_PROMPT_: Nothing but the lines below between the line holding "39: (832, 350, 0.77)" and the line holding "51: (666, 72, 9.85)", inclusive, should appear in the answer, each set down exactly.

_MATERIAL SHOWN_:
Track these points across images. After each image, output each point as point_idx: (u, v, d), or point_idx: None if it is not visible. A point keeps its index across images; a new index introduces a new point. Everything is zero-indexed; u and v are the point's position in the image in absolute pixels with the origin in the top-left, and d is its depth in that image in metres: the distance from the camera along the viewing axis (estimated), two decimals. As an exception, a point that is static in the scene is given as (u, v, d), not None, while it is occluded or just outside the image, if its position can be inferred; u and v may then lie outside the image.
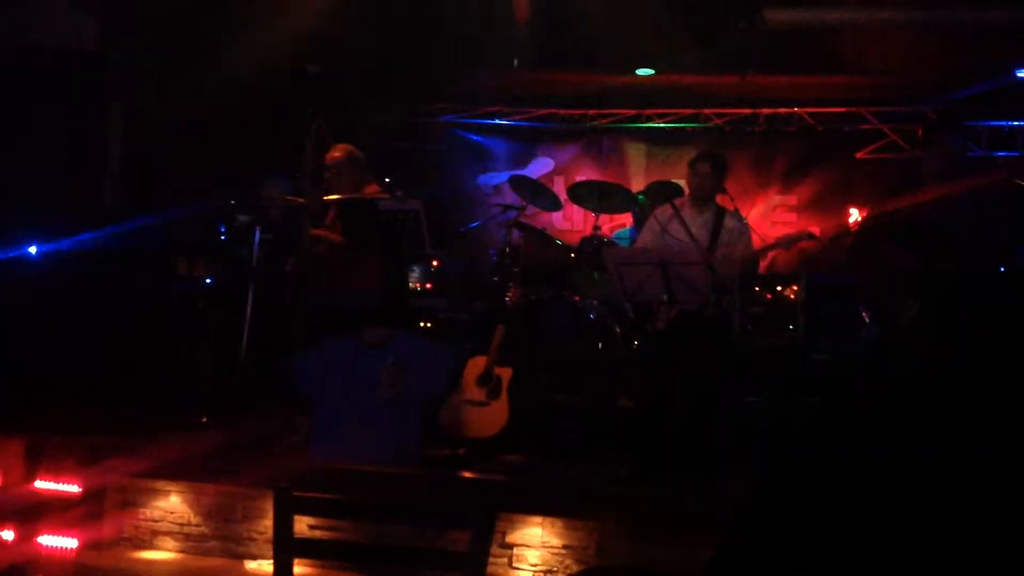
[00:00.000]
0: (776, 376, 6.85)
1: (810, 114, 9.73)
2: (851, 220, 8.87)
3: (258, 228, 6.62)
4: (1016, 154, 9.23)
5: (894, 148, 9.54)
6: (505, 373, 6.27)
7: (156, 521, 5.39)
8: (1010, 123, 9.22)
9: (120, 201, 7.93)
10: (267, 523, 5.04)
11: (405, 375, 5.47)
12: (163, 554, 5.31)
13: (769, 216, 9.73)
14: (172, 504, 5.38)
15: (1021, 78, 8.18)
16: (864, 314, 7.03)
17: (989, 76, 8.35)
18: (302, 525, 3.79)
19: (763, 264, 9.05)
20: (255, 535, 5.22)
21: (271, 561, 2.77)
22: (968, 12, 7.14)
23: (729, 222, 6.04)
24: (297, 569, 2.73)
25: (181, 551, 5.31)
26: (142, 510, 5.42)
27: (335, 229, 6.52)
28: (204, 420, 6.36)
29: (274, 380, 6.42)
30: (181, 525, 5.34)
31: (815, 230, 6.23)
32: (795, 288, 7.74)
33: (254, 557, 5.17)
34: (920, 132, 9.41)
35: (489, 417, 6.15)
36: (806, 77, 9.09)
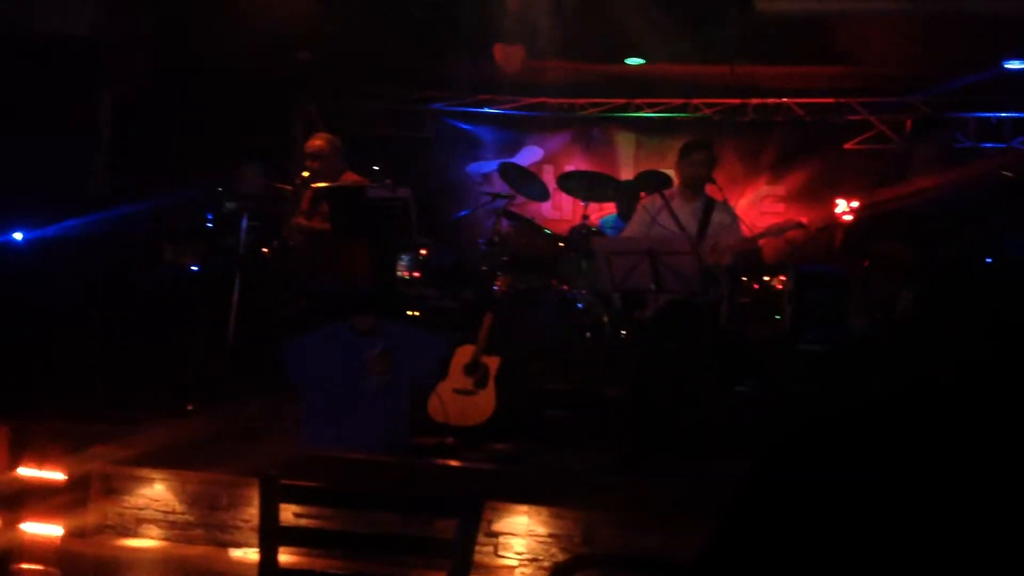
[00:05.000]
0: (764, 365, 6.86)
1: (799, 104, 9.73)
2: (839, 210, 8.89)
3: (245, 215, 6.59)
4: (1003, 145, 9.25)
5: (882, 139, 9.55)
6: (493, 362, 6.27)
7: (141, 509, 5.38)
8: (997, 114, 9.23)
9: (108, 188, 7.88)
10: (252, 511, 5.03)
11: (394, 363, 5.47)
12: (147, 542, 5.29)
13: (758, 206, 9.74)
14: (157, 492, 5.36)
15: (1008, 70, 8.19)
16: (855, 305, 7.04)
17: (977, 68, 8.36)
18: (288, 513, 3.78)
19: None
20: (240, 523, 5.21)
21: (256, 549, 2.76)
22: (956, 3, 7.14)
23: (718, 214, 6.04)
24: (283, 557, 2.72)
25: (166, 539, 5.30)
26: (126, 498, 5.40)
27: (315, 217, 6.51)
28: (190, 408, 6.34)
29: (262, 367, 6.40)
30: (166, 513, 5.32)
31: (803, 220, 6.24)
32: (783, 278, 7.75)
33: (239, 545, 5.16)
34: (909, 124, 9.42)
35: (477, 405, 6.15)
36: (795, 67, 9.08)
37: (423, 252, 8.30)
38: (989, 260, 6.39)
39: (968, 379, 0.76)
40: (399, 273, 8.01)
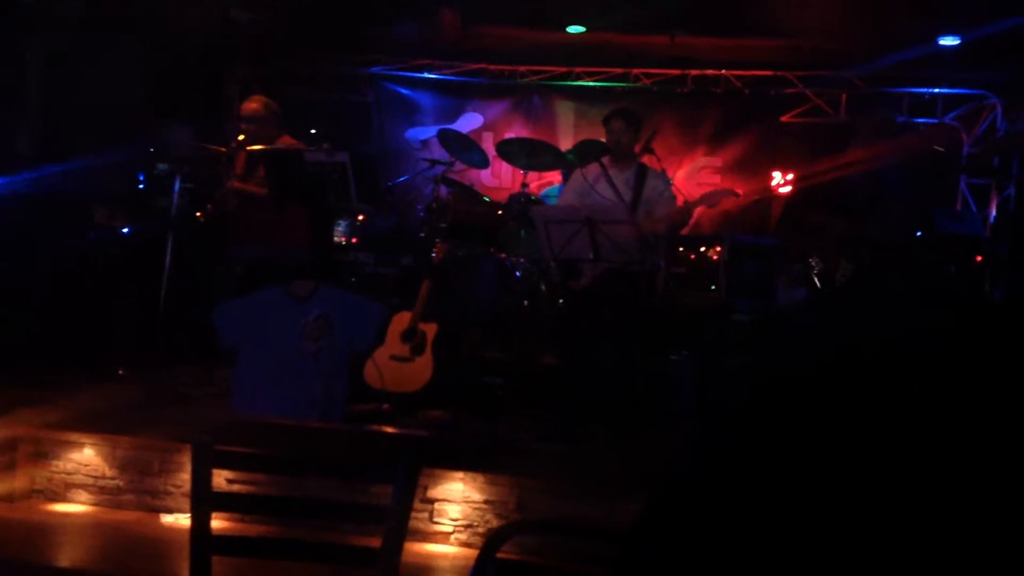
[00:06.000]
0: (699, 335, 6.94)
1: (737, 77, 9.79)
2: (774, 183, 9.01)
3: (178, 177, 6.48)
4: (935, 121, 9.42)
5: (818, 113, 9.67)
6: (430, 329, 6.26)
7: (70, 474, 5.29)
8: (931, 90, 9.39)
9: (36, 147, 7.69)
10: (184, 477, 4.98)
11: (330, 329, 5.43)
12: (77, 507, 5.22)
13: (695, 177, 9.80)
14: (86, 456, 5.28)
15: (943, 46, 8.32)
16: (784, 276, 7.14)
17: (912, 43, 8.48)
18: (220, 479, 3.75)
19: (688, 224, 9.14)
20: (172, 489, 5.16)
21: (188, 515, 2.73)
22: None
23: (652, 180, 6.09)
24: (215, 523, 2.69)
25: (95, 504, 5.22)
26: (55, 462, 5.32)
27: (250, 180, 6.43)
28: (121, 372, 6.25)
29: (194, 332, 6.33)
30: (96, 478, 5.25)
31: (739, 190, 6.30)
32: (718, 249, 7.82)
33: (170, 511, 5.11)
34: (844, 98, 9.55)
35: (413, 372, 6.14)
36: (734, 40, 9.13)
37: (361, 218, 8.23)
38: (919, 234, 6.52)
39: (900, 349, 0.77)
40: (336, 239, 7.94)
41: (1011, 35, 7.28)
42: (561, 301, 6.78)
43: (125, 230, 7.31)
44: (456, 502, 4.88)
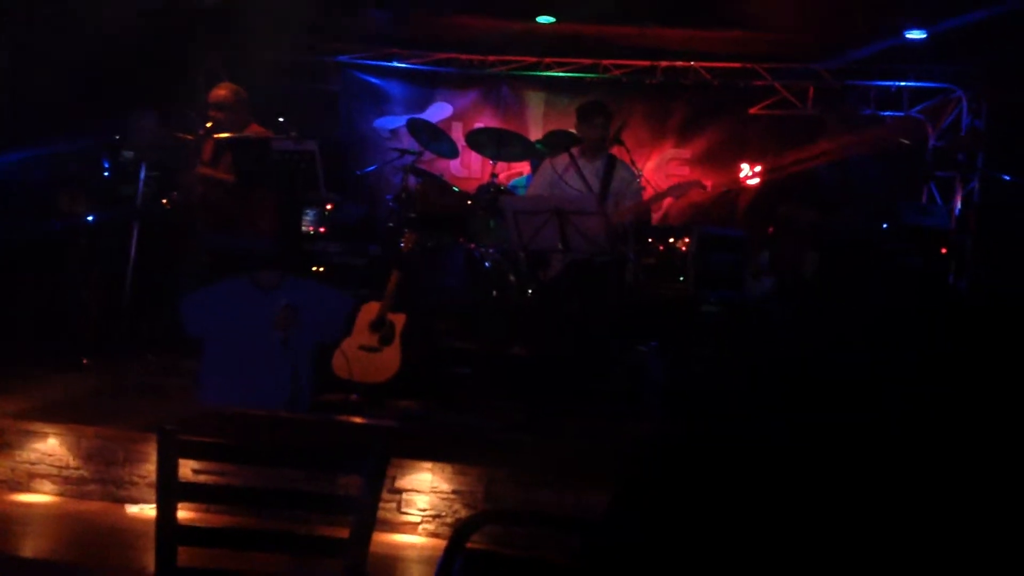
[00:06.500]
0: (667, 326, 6.97)
1: (706, 68, 9.82)
2: (743, 175, 9.05)
3: (144, 165, 6.42)
4: (901, 114, 9.50)
5: (786, 105, 9.71)
6: (399, 319, 6.24)
7: (33, 464, 5.23)
8: (897, 83, 9.46)
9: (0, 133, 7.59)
10: (149, 467, 4.94)
11: (298, 319, 5.41)
12: (41, 497, 5.15)
13: (664, 168, 9.83)
14: (50, 446, 5.21)
15: (909, 40, 8.38)
16: (756, 265, 7.18)
17: (879, 37, 8.54)
18: (186, 470, 3.72)
19: (657, 216, 9.17)
20: (137, 479, 5.11)
21: (153, 506, 2.71)
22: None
23: (621, 171, 6.10)
24: (181, 514, 2.67)
25: (59, 495, 5.16)
26: (19, 452, 5.25)
27: (218, 168, 6.38)
28: (85, 361, 6.19)
29: (160, 321, 6.27)
30: (60, 468, 5.19)
31: (707, 182, 6.34)
32: (687, 240, 7.85)
33: (135, 502, 5.06)
34: (812, 91, 9.60)
35: (381, 363, 6.12)
36: (703, 31, 9.15)
37: (329, 207, 8.19)
38: (885, 226, 6.58)
39: (868, 340, 0.77)
40: (304, 228, 7.90)
41: (977, 29, 7.35)
42: (530, 291, 6.78)
43: (90, 218, 7.23)
44: (424, 492, 4.87)
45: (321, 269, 7.66)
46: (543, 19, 8.96)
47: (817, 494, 0.69)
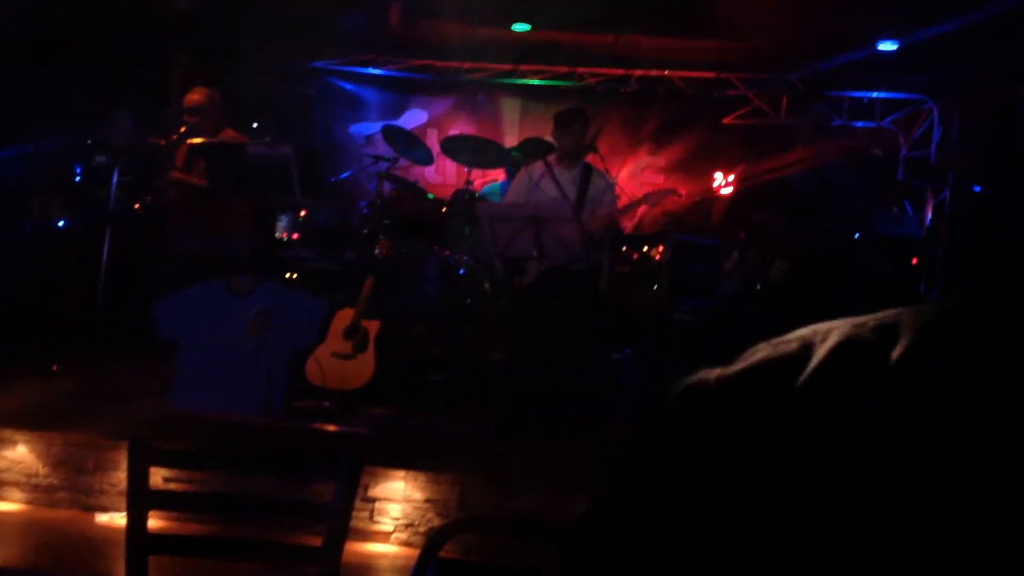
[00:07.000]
0: (641, 334, 6.98)
1: (680, 77, 9.88)
2: (716, 183, 9.09)
3: (116, 169, 6.37)
4: (873, 124, 9.58)
5: (759, 114, 9.78)
6: (373, 326, 6.22)
7: (2, 471, 5.17)
8: (869, 94, 9.55)
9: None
10: (120, 475, 4.90)
11: (272, 325, 5.38)
12: (9, 505, 5.10)
13: (638, 176, 9.87)
14: (19, 454, 5.16)
15: (881, 51, 8.46)
16: (723, 272, 7.22)
17: (852, 47, 8.62)
18: (157, 477, 3.68)
19: (631, 224, 9.20)
20: (107, 487, 5.06)
21: (124, 514, 2.68)
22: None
23: (596, 179, 6.11)
24: (152, 522, 2.64)
25: (28, 503, 5.11)
26: (-13, 459, 5.19)
27: (192, 172, 6.34)
28: (55, 368, 6.13)
29: (132, 327, 6.23)
30: (29, 476, 5.13)
31: (681, 191, 6.36)
32: (661, 248, 7.88)
33: (106, 510, 5.01)
34: (785, 100, 9.67)
35: (355, 369, 6.09)
36: (677, 40, 9.21)
37: (303, 213, 8.15)
38: (858, 236, 6.63)
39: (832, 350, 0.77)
40: (278, 233, 7.86)
41: (948, 40, 7.42)
42: (505, 299, 6.78)
43: (61, 223, 7.17)
44: (397, 501, 4.86)
45: (295, 275, 7.62)
46: (518, 27, 8.98)
47: (796, 495, 0.69)
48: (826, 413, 0.71)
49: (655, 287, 7.52)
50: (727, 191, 8.58)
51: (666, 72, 9.85)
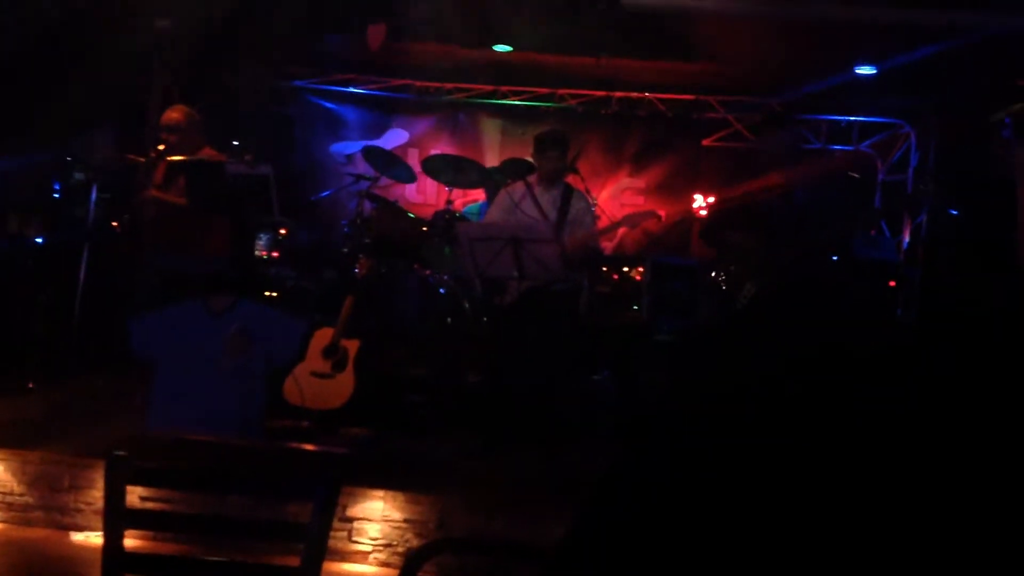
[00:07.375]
0: (621, 355, 7.00)
1: (660, 100, 9.94)
2: (696, 205, 9.16)
3: (95, 186, 6.34)
4: (851, 148, 9.66)
5: (738, 137, 9.85)
6: (352, 345, 6.20)
7: (-24, 490, 5.12)
8: (847, 118, 9.64)
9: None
10: (96, 494, 4.86)
11: (250, 344, 5.35)
12: (-17, 524, 5.05)
13: (619, 198, 9.91)
14: (-6, 472, 5.11)
15: (859, 75, 8.54)
16: (704, 296, 7.26)
17: (831, 72, 8.69)
18: (133, 497, 3.66)
19: (611, 245, 9.24)
20: (83, 506, 5.01)
21: (100, 533, 2.66)
22: (814, 9, 7.40)
23: (577, 201, 6.12)
24: (128, 542, 2.62)
25: (3, 522, 5.05)
26: (-39, 478, 5.14)
27: (170, 191, 6.32)
28: (31, 386, 6.08)
29: (109, 345, 6.19)
30: (3, 494, 5.08)
31: (661, 212, 6.39)
32: (640, 269, 7.92)
33: (81, 529, 4.96)
34: (760, 123, 9.74)
35: (334, 389, 6.07)
36: (658, 63, 9.27)
37: (283, 232, 8.14)
38: (835, 258, 6.67)
39: (798, 368, 0.78)
40: (257, 252, 7.84)
41: (925, 65, 7.51)
42: (485, 319, 6.78)
43: (39, 240, 7.13)
44: (376, 521, 4.83)
45: (274, 294, 7.60)
46: (499, 48, 9.02)
47: (764, 514, 0.69)
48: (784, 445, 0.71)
49: (635, 307, 7.56)
50: (706, 212, 8.65)
51: (647, 94, 9.91)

_TASK OUTPUT_:
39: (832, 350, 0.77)
40: (278, 233, 7.86)
41: (948, 40, 7.42)
42: (505, 299, 6.78)
43: (61, 223, 7.17)
44: (397, 501, 4.86)
45: (295, 275, 7.62)
46: (518, 27, 8.98)
47: (796, 495, 0.69)
48: (826, 413, 0.71)
49: (655, 287, 7.52)
50: (727, 191, 8.58)
51: (666, 72, 9.85)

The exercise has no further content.